Я на мгновение встретился с ней глазами. Даже несмотря на то, что я был в маске, она видела меня насквозь, поэтому я налил вокруг своего сердца ещё больше цемента, чтобы оно не дало трещину. Я и забыл, какой она была красивой. Её глаза как у феи напоминали ворота в другой мир.
Я отвёл взгляд.
— У неё недостаточно для этого ресурсов, — сказал я ей резко, собравшись с силами и не позволяя себе почувствовать что-либо, даже её красоту. — Ни один единорог не станет ей подчиняться. Не так-то много существ могут сравниться с ними по скорости полёта. Конечно же, ходят слухи о летающих ящерах, которые живут на скалах Железных гор, но я их ещё не встречал. По крайней мере, больших.
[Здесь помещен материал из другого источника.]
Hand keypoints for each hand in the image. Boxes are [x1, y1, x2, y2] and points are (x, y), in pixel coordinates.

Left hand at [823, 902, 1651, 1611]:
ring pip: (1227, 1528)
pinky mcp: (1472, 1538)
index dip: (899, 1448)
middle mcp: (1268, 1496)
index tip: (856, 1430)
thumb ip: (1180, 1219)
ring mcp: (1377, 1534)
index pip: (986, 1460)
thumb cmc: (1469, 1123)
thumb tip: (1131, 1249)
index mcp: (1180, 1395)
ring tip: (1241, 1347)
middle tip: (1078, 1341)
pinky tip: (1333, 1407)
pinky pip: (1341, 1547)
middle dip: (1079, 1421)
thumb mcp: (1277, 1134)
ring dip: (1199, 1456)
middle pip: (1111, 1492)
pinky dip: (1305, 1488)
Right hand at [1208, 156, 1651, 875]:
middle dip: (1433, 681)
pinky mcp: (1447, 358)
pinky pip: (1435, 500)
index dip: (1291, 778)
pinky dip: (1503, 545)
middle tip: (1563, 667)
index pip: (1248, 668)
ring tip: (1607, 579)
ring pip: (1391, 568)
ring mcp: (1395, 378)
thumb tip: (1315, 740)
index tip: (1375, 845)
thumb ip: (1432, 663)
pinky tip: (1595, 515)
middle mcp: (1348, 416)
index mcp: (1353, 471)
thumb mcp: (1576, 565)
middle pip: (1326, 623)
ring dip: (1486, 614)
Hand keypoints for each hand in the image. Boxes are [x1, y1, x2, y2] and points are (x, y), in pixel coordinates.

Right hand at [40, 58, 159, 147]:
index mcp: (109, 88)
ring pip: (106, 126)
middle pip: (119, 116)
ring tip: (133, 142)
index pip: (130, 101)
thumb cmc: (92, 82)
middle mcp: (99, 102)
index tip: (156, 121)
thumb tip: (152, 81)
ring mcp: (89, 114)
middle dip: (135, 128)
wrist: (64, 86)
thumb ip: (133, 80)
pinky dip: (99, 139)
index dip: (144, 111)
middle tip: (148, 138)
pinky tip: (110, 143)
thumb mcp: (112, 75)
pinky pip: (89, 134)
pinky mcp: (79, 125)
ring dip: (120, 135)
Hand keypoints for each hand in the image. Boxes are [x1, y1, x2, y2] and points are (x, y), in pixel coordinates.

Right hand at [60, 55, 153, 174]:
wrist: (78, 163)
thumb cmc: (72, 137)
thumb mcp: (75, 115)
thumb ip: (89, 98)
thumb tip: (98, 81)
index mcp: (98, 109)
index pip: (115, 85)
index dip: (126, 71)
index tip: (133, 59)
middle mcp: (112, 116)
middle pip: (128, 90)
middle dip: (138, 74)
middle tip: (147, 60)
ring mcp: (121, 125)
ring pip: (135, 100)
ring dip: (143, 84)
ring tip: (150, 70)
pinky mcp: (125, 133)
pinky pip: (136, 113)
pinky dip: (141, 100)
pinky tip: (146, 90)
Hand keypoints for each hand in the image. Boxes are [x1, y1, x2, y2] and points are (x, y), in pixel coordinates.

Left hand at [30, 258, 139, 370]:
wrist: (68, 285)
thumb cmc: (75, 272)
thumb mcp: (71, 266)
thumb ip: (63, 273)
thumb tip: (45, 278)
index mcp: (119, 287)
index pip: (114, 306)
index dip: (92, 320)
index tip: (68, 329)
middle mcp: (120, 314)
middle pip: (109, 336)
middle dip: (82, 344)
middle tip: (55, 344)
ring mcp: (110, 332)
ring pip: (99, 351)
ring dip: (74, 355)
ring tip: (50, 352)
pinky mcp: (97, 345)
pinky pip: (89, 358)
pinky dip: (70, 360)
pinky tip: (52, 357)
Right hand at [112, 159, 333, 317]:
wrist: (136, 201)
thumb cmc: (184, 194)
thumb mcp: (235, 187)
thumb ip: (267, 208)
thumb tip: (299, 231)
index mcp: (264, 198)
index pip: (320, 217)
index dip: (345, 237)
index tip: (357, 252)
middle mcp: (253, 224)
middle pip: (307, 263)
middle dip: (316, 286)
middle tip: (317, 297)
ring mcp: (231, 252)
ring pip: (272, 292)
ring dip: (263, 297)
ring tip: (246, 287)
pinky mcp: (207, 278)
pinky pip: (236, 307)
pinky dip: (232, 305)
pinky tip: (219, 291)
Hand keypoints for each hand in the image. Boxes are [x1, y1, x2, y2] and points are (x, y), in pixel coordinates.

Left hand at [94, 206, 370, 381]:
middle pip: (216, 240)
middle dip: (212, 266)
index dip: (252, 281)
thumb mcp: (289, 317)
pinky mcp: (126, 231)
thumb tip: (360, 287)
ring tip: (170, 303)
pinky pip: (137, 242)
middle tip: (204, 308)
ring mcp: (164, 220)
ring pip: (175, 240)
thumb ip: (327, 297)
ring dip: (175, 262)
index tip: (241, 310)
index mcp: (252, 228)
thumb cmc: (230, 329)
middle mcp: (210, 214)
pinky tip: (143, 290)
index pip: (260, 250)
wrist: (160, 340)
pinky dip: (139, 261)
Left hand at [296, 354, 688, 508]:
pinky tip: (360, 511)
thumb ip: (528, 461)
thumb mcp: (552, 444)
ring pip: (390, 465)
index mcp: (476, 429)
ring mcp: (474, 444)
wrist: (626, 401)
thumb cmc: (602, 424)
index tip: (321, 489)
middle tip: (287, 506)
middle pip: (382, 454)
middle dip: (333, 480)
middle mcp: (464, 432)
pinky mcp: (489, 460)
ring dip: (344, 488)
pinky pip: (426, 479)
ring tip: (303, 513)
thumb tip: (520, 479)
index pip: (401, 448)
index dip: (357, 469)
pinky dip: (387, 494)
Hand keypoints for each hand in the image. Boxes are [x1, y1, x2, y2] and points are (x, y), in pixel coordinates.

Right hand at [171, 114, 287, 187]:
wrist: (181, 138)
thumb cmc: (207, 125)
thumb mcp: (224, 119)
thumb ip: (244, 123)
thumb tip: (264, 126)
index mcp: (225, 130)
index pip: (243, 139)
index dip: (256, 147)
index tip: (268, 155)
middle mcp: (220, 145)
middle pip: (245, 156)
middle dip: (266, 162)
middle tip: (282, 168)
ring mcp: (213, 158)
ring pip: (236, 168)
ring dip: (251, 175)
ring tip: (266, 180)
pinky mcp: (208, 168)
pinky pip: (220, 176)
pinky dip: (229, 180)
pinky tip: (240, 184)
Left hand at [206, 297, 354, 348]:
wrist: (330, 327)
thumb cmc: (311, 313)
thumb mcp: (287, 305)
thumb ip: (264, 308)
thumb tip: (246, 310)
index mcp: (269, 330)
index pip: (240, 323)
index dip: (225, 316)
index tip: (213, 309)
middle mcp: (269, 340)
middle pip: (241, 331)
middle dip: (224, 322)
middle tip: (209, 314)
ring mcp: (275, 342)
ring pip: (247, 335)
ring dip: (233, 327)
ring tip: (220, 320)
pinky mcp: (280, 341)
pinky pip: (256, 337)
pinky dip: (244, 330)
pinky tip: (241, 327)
— Но ты сказал, что она может регенерироваться.
— Лоухи может быть больше и не Богиня смерти, но она всё ещё богиня, благодаря своему отцу. Рангаиста это что-то типа вашего Сатаны, хотя он, вероятно, не является злом в его высшем проявлении. Он всего лишь один из демонов. Древний бог. И поскольку она его дочь, она тоже богиня. И она может жить вечно, пока её не убьют, а её очень сложно убить. Похоже, чем ты злее, тем от тебя сложнее избавиться. Тебе, должно быть, интересно, почему это так?
— Ты думаешь, что если ты добрый, то тебя обязательно убивают?
— Доброта тебе мало чем может помочь, не так ли, птичка? — спросил я её. — Посмотри на себя. На все эти самоотверженные жертвы, которые ты принесла, и вот ты опять здесь. Всё также не можешь от меня избавиться, тебя всё также принуждают к браку, которого ты не хочешь, ты всё также не можешь выбраться отсюда и снова увидеть своего отца.
Я услышал, как она сглотнула, и её тело напряглось. И только теперь я осознал, что она, должно быть, была сейчас в том самом платье, в котором должна была выйти за меня. Само собой, оно теперь было грязным и разорванным в клочья, а длинные волосы Ханны были в колтунах, и в них застряли мох и ветки.
— Мне много о чём надо с тобой поговорить, — тихо сказала она.
— А кто сказал, что я вообще хочу с тобой разговаривать? — поинтересовался я, наклонившись вперёд, и мои губы коснулись мочки её уха.
Она резко вдохнула, пытаясь скрыть свою дрожь от этого прикосновения, но я чувствовал всё, что делало её тело, и то, как отчаянно она пыталась закрыться от меня. Это была ещё одна моя особенность. Я мог чувствовать, когда кто-то был близок к смерти, но я также мог чувствовать, когда кто-то по-настоящему чувствовал себя живым. Я знал, что тело Ханны дозрело и было готово принять меня, хотя она об этом и не догадывалась.
— Я знаю, что ты злишься, — сказала она, помолчав, и все её мышцы напряглись. — Я видела, что происходило с погодой.
Я обхватил её руками за талию и сжал.
— Ты не знаешь и половины, феечка. Ты ещё не видела меня по-настоящему злым.
Она опустила голову.
— Я видела, что ты сделал с Сурмой, — сказала она тихим голосом.
— Это была бездумная ярость, — признался я, сжав её так сильно, что она ахнула. — Я об этом не жалею, Сурма это заслужил, но есть определенный вид безумия, который мне нравится и который требует большого количества размышлений. Оно представляет собой выверенный гнев и, поверь мне, тебе бы не хотелось, чтобы он был направлен на тебя. Но если разобраться, вероятно, именно это с тобой и случится.
Я лизнул её ухо сзади, и она содрогнулась. Это была ошибка. Когда я попробовал её медовую кожу на вкус, я почувствовал, как затвердел мой член.